**What you will do:** Set every record down again, identical to the original.

Segment Open

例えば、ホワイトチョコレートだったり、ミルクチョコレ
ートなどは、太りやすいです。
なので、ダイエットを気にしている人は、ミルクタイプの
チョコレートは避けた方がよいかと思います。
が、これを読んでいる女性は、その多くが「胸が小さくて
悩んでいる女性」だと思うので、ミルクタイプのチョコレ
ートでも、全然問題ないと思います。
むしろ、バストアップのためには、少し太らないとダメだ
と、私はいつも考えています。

Segment Closed

**Worked solution:**
例えば、ホワイトチョコレートだったり、ミルクチョコレ
ートなどは、太りやすいです。
なので、ダイエットを気にしている人は、ミルクタイプの
チョコレートは避けた方がよいかと思います。
が、これを読んでいる女性は、その多くが「胸が小さくて
悩んでいる女性」だと思うので、ミルクタイプのチョコレ
ートでも、全然問題ないと思います。
むしろ、バストアップのためには、少し太らないとダメだ
と、私はいつも考えています。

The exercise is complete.